The audacity of political and economic strategy taking shape in the Reagan administration is glimpsed in budget director David Stockman's rejection of conservative orthodoxy and opposition to broad cutbacks in Social Security benefits.
Politically, Stockman is seeking to protect the Republican Party from its incorrigible desire to throw widows and orphans to the wolves and thereby embellish a villainous reputation that has helped lose elections for a half-century. The new Office of Management and Budget director is saying that there are methods less painful, both for Republicans and the old, to cut the budget.
His economic justifications are equally intriguing. They are based on his confidence that President Reagan's supplyside economics will transform inflationary contraction of the economy to noninflationary growth. If indexing of Social Security payments (which is designed to keep pace with inflation) is reduced, it would be tacit admission that Reagan's policy will fail.
Specifically at issue is an idea to save billions in social Security payments by recalculating cost-of-living allowances. When Stockman visited Wall Street after his selection by Reagan, he found stalwarts of the nation's great financial houses obsessed with the idea of cutting the budget by clipping away at old-age pension checks.
On Capitol Hill, Republicans were equally enchanted by the notion, perpetuating the party's image crystalized when President Hoover dispatched the U.S. Army against the bonus marchers. Many Democrats were also interested, including House Budget Committee Chairman James Jones. Even Jimmy Carter, who campaigned for reelection as the pensioner's best friend, proposed scaled-down cost-of-living allowances in his last budget.
Stockman was opposed from the start and said so publicly to the National Press Club in his first speech as OMB director, a position given surprisingly little publicity. Long before that speech, Stockman had determined that the politically feasible way to reduce federal spending is to pull out a few goats from the herd, not shear all the sheep.
Cutting back cost-of-living adjustments for all Social Security beneficiaries certainly would be shearing sheep. Stockman prefers less politically sensitive goats: reducing special categories of Social Security, saving over $3.5 billion a year. That includes eliminating aid to college students and restructuring disability payments.
Stockman always doubted budgetary benefits from throwing widows and orphans to the wolves. To make sure, he called for advice from an astute supplyside analyst: Alan Reynolds, vice president Chicago's First National Bank.
Reynolds' eight-page memo, now circulating at OMB, asserts that "there is no clear evidence that the existing Consumer Price Index as a basis for Social Security cost-of-living adjustments exaggerates living costs at all." In fact, he said, "retired people usually spend a larger share of their budgets on food and fuel than the CPI assumes, and these prices have risen faster than the CPI."
The Reynolds memo also points to a pitfall inherent in the Carter budget proposal to switch the indexing formula away from purchased housing to rental housing: declining mortgage rates would then not cause reduced costs, because the decline would not be reflected in the index.

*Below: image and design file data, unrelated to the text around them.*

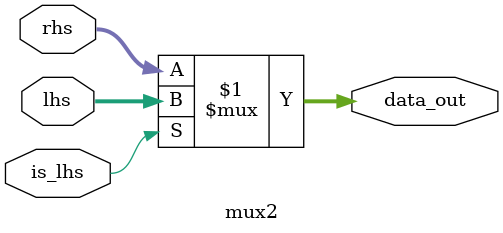
<source format=v>
`ifndef _mux2
`define _mux2
        module mux2 # (
                parameter WIDTH = 32
            )(input [WIDTH-1:0] lhs, rhs,
              input is_lhs,
              output [WIDTH-1:0] data_out
             );
            assign data_out = is_lhs ? lhs : rhs;
        endmodule
`endif

</source>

Indeed, OMB tables show that if inflation is subdued and interest rates fall, the Carter change would step up Social Security outlays by fiscal 1984.
Thus, tinkering with Social Security indexing would be a sign of retreat for Reagan's bold economic policy. "Undue political concern with the budgetary cost of adjusting benefits for inflation does not give a helpful signal," Reynolds writes. "If political and monetary authorities are serious about getting inflation down, why would they express alarm over minor changes in the way fedeal spending is adjusted for inflation?" a
Supply-siders Stockman and Reynolds clearly would not. They have bigger dreams on their horizon. They are less concerned by vagaries of indexation on Social Security than in using tax reduction for inflation-free growth.

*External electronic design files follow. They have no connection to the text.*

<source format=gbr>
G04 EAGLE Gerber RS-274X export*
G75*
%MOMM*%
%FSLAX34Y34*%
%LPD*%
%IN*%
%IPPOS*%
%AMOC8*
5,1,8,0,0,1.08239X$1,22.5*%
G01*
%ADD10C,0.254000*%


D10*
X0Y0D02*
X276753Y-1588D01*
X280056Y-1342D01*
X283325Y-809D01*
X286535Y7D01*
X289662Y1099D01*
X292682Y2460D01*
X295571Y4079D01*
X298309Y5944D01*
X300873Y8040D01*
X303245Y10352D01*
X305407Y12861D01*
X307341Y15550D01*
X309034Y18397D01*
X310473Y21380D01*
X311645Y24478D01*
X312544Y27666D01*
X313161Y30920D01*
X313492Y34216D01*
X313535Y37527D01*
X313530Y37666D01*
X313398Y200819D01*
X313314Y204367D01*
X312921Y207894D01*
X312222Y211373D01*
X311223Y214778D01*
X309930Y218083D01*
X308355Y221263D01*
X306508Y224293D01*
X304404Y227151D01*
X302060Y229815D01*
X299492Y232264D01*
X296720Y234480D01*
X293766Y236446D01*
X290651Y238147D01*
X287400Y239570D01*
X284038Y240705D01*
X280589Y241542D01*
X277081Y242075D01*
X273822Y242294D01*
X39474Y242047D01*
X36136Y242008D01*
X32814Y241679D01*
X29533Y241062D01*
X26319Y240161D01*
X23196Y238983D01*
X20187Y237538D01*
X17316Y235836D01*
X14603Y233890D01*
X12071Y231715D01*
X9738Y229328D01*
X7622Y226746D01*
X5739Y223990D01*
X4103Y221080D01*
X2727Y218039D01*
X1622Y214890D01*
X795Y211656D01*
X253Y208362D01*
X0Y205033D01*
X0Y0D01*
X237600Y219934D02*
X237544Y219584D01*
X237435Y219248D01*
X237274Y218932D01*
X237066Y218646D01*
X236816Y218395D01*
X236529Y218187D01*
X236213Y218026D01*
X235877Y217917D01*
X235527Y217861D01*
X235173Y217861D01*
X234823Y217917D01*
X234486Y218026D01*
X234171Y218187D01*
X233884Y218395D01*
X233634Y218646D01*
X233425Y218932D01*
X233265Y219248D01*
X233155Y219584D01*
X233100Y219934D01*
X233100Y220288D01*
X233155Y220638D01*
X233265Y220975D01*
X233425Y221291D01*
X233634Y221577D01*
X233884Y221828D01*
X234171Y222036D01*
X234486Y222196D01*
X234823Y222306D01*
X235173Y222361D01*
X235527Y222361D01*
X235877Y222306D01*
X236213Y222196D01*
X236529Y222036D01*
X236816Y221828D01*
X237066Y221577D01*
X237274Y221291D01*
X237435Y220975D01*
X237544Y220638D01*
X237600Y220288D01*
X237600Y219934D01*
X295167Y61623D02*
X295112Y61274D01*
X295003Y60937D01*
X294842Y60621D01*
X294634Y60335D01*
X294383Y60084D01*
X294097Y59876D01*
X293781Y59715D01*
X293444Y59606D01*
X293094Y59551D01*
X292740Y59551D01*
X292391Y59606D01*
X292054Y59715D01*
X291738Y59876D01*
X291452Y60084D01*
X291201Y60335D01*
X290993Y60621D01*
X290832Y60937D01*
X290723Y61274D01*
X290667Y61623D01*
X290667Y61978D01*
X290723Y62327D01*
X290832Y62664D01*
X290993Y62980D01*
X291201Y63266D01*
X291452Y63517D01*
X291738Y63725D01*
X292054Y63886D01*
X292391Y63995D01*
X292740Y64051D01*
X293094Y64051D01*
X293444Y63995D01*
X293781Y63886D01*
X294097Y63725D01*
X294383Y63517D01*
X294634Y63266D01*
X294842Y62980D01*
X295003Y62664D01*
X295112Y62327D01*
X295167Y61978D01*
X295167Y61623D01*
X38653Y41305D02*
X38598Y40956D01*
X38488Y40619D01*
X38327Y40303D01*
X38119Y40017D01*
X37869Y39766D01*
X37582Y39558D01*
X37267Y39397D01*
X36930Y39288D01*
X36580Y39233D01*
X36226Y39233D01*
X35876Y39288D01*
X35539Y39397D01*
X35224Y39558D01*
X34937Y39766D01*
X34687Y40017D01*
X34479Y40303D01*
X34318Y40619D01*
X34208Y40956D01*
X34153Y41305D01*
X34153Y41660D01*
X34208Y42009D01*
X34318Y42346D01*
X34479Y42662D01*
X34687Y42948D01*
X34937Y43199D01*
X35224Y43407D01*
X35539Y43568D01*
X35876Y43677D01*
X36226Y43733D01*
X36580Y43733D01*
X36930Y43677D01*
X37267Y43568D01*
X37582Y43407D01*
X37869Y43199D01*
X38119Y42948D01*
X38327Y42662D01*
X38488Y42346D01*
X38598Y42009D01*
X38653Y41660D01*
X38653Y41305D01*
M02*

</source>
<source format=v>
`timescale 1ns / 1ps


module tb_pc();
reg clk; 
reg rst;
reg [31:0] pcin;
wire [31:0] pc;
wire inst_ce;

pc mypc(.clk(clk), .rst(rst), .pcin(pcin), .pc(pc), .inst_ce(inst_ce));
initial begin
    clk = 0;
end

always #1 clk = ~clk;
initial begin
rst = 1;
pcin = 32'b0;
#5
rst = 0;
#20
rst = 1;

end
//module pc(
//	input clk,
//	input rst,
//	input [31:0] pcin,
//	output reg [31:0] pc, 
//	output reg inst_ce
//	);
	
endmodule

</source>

Banker Reynolds, one of the nation's most succinct writers about economics, concludes his memo by making an un-Republican, un-bankish comment that economically strapped retired people are not to blame for the runaway budget: "There is no unambiguous evidence that indexing Social Security benefits by the CPI does more than barely compensate for inflation. . . . Even if real Social Security benefits of retured people rose during inflation, many of those same people are greatly injured by what inflation does to private pensions and lifetime savings."
Accordingly, leaving the Social Security index alone not only fits Stockman's sheep-and-goats tactical maxim but adds a new dimension to Reagan's economic strategy. It avoids the politically ruinous Republican instinct to conscript inflation's sorriest victims as vulnerable front-line soldiers in the war against it.